*Task item*.
Of all the lines below, output only those starting at the one with "in più, nel" and ending at the one with "dell'imparto giuridico e", both ends included, exactly as written.

Extracted page text data:
....................

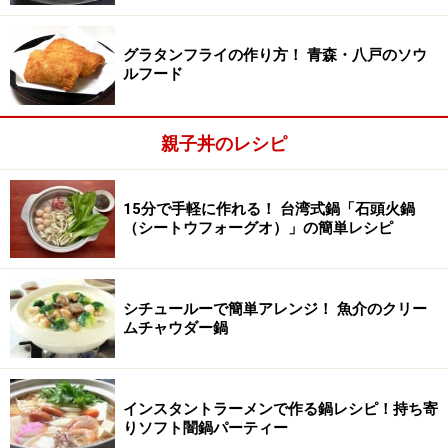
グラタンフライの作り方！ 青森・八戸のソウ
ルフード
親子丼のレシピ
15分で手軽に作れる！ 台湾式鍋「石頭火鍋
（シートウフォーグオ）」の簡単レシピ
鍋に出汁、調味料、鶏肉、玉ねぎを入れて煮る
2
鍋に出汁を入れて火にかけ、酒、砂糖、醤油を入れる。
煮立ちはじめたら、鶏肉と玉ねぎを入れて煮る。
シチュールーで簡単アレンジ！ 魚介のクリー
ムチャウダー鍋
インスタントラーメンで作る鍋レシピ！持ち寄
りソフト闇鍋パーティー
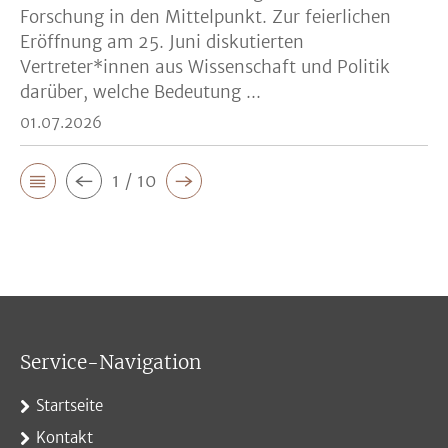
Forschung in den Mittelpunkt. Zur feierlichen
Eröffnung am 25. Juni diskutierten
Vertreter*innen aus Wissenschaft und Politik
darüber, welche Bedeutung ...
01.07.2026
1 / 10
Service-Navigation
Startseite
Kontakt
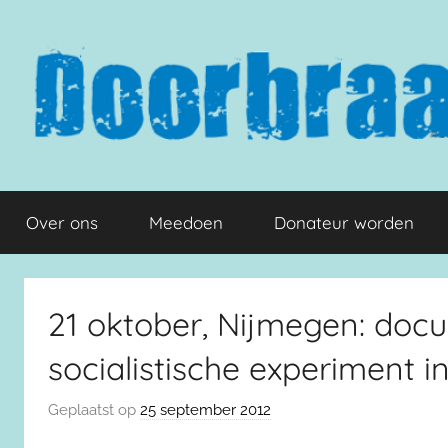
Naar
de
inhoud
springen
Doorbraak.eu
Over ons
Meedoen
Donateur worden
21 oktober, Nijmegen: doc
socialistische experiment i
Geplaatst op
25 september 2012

....................

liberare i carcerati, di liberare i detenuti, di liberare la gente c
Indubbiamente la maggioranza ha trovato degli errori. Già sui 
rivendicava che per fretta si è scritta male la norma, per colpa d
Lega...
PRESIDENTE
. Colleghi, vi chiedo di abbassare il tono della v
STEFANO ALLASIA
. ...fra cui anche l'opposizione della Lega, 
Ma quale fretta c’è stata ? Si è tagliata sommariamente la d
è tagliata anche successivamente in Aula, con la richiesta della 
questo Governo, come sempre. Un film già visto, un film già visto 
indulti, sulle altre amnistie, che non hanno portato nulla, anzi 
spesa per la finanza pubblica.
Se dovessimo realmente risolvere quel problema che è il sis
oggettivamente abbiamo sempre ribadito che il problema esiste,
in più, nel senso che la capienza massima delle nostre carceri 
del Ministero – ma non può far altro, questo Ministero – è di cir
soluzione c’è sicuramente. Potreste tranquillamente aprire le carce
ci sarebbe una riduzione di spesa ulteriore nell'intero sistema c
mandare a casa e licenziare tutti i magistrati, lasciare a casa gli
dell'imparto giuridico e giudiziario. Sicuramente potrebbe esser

....................

*Problem solution*.
in più, nel senso che la capienza massima delle nostre carceri 
del Ministero – ma non può far altro, questo Ministero – è di cir
soluzione c’è sicuramente. Potreste tranquillamente aprire le carce
ci sarebbe una riduzione di spesa ulteriore nell'intero sistema c
mandare a casa e licenziare tutti i magistrati, lasciare a casa gli
dell'imparto giuridico e giudiziario. Sicuramente potrebbe esser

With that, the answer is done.